------ ИСХОДНЫЙ ТЕКСТ ------
В этом смысле она, конечно, очень похожа на Пастернака, на его революционное христианство, требовавшего негодовать на тех идолопоклонников, которые «обнесли стеной религий / отца и мастера тоски». Некоторые строки из писем Ларисы Рейснер могут быть вставлены в письма или прозу Пастернака, и мы не заметим разницы, например: «За Россию бояться не надо: в маленьких сторожевых будках, в торговых селах, по всем причалам этой великой реки – все уже бесповоротно решено. Здесь все знают, ничего не простят и никогда не забудут… Это различимо везде – за всеми желтеющими опушками, за островками и быстринами. Такие стихии не совершают ошибок». Такое резкое различение любой неправды и любой правды было для Пастернака велением жизни, у Рейснер – иногда просто наблюдением, следовавшим из ее революционных убеждений, но ей так же, как и влюбленному в нее поэту, пришлось сделать правду велением своей жизни и судьбы.
------
* ЗАДАНИЕ 1:
Определите, согласуются ли с отрывком о Ларисе Рейснер и Пастернаке утверждения (а), (б) и (в). Для каждого ответьте «да» или «нет» и приведите решающие слова отрывка дословно.
(а) Автор считает, что Рейснер очень похожа на Пастернака.
(б) В цитате из письма Рейснер говорится, что за Россию нужно бояться.
(в) Для Рейснер резкое различение неправды и правды всегда было велением жизни.
* ЗАДАНИЕ 2: Перечислите все места, где, согласно цитате из письма Рейснер в отрывке о ней и Пастернаке, «все уже бесповоротно решено» или где «это различимо».
* ЗАДАНИЕ 3: Пожалуйста, допишите продолжение отрывка о Ларисе Рейснер и Пастернаке, начиная сразу после его последнего предложения.
------ ИСХОДНЫЕ ДАННЫЕ ------
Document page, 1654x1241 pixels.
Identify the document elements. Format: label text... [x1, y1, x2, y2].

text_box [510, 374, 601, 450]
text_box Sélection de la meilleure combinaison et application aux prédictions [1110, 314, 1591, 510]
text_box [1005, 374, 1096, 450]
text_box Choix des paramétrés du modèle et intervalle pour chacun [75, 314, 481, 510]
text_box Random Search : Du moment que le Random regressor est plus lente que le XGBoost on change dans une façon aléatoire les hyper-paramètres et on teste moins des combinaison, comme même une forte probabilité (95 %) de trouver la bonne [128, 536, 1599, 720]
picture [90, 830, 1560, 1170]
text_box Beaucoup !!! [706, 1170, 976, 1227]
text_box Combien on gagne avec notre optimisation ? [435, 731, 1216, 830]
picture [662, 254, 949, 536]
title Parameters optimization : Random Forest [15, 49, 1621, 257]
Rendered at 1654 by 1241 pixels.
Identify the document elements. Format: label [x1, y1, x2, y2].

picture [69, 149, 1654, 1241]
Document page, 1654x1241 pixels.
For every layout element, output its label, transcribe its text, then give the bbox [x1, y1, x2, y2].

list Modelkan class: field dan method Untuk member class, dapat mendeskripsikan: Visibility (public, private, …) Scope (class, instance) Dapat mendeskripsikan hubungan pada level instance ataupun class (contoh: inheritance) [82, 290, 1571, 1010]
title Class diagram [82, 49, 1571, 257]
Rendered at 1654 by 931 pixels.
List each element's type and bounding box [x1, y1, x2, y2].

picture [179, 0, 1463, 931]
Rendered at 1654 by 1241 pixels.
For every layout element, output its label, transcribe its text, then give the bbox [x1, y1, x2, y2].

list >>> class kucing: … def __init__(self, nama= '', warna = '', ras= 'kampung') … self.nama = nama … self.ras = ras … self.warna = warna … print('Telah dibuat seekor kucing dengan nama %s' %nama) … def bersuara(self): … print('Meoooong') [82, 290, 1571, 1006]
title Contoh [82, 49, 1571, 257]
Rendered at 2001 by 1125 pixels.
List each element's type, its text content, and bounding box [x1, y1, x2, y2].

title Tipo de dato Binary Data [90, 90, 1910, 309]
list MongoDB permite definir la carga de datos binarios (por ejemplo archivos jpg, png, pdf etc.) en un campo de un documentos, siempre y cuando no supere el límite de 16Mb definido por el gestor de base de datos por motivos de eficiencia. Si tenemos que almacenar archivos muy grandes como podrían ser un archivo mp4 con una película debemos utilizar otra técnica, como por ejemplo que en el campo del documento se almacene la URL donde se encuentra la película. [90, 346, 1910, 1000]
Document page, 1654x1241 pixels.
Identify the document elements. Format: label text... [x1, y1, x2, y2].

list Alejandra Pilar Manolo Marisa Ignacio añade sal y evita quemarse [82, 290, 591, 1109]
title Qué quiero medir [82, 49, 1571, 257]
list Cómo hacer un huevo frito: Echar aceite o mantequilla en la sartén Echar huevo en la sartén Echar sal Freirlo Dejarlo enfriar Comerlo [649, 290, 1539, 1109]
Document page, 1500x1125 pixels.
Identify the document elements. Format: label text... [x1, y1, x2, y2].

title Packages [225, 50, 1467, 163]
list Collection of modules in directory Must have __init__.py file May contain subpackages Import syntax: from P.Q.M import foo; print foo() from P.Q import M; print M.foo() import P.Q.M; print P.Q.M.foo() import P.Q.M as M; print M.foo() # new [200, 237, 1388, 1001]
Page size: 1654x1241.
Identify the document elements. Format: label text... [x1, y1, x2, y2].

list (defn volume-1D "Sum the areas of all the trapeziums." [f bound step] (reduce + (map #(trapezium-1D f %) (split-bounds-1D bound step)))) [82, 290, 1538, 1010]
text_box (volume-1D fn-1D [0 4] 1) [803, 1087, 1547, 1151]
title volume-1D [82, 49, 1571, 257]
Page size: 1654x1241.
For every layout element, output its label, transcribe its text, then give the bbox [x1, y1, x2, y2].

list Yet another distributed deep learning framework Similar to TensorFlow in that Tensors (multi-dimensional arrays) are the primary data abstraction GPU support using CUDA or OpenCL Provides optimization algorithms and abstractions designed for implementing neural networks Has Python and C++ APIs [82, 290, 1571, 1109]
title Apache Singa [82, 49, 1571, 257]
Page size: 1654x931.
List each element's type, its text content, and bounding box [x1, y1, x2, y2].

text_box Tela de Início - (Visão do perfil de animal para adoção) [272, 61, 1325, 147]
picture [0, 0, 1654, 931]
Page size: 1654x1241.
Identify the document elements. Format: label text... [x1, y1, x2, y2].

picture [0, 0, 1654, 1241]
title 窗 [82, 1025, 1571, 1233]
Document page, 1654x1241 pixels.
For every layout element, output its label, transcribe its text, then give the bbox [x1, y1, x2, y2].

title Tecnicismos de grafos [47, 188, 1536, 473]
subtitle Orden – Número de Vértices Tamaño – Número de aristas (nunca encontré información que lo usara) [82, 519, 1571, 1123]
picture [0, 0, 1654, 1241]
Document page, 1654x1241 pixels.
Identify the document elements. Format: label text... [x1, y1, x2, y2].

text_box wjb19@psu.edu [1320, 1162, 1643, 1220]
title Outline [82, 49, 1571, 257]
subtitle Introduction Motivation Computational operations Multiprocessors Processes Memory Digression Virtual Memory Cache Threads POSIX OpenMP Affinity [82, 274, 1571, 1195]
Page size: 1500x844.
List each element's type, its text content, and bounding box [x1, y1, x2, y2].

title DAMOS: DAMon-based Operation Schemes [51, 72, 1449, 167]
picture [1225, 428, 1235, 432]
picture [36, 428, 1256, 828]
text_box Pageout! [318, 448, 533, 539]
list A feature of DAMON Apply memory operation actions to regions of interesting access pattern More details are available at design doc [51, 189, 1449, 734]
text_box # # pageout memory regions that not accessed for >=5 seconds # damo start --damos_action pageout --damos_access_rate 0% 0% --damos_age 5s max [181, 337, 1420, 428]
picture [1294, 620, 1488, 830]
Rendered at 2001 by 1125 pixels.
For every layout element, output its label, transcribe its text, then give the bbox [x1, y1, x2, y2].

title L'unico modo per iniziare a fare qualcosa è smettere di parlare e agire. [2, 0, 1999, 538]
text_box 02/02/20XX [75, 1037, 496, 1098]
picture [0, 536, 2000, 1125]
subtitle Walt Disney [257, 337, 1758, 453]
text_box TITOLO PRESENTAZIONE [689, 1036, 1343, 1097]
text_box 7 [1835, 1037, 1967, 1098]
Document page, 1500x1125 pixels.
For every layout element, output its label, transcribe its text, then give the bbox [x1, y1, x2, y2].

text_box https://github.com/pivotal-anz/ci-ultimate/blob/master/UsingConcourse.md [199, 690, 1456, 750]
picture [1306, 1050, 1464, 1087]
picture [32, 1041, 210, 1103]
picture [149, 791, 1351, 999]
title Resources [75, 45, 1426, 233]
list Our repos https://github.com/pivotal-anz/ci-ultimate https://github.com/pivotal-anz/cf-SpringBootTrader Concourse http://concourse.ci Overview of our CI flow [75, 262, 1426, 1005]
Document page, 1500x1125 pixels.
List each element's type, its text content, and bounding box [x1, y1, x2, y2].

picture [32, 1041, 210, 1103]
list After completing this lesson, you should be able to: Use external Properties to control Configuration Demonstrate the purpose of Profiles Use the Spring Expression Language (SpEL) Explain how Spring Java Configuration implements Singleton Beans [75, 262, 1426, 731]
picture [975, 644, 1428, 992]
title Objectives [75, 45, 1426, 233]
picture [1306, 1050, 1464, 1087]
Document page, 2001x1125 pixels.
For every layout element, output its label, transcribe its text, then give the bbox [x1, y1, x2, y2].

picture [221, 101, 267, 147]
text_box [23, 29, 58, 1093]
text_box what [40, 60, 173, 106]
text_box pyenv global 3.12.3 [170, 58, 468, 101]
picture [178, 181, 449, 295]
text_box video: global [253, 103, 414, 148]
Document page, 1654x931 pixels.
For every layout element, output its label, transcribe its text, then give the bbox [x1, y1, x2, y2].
------
* ОТВЕТ 1:
(а) Да: «В этом смысле она, конечно, очень похожа на Пастернака».
(б) Нет: «За Россию бояться не надо».
(в) Нет: «у Рейснер – иногда просто наблюдением, следовавшим из ее революционных убеждений».

* ОТВЕТ 2: Маленькие сторожевые будки, торговые села, причалы великой реки, желтеющие опушки, островки, быстрины.

* ОТВЕТ 3:
В своих выступлениях еще предреволюционного времени она отстаивала то, что мы сейчас называем социальным конструктивизмом, – знание, что все наши представления о «вечном», которые поддерживают лукавые жрецы, на самом деле были когда-то сконструированы в определенных целях и могут быть пересобраны иначе. В этом она следовала отцу, который создал понятие «интенциональное формативное право»; согласно Михаилу Рейснеру, право всегда отражает интересы отдельных социальных групп. Но из этого не следует, что право надо отменить, заменив революционной необходимостью, как считали многие большевики – просто формулируя новые правовые положения; требуется понимать, как именно они создают саму ситуацию справедливости, правильного распределения интересов и обязанностей, исключив злоупотребления на уровне не только опознаваемых действий, но и намерений. Разумеется, такой социальный конструктивизм прямо требует феминизма как гендерного равенства, при котором если и не достигается полная справедливость, то исключаются очень многие злоупотребления; Михаил Рейснер и Лариса Рейснер с 1915 года издавали журнал «Рудин», развивавший эту новую философию справедливости.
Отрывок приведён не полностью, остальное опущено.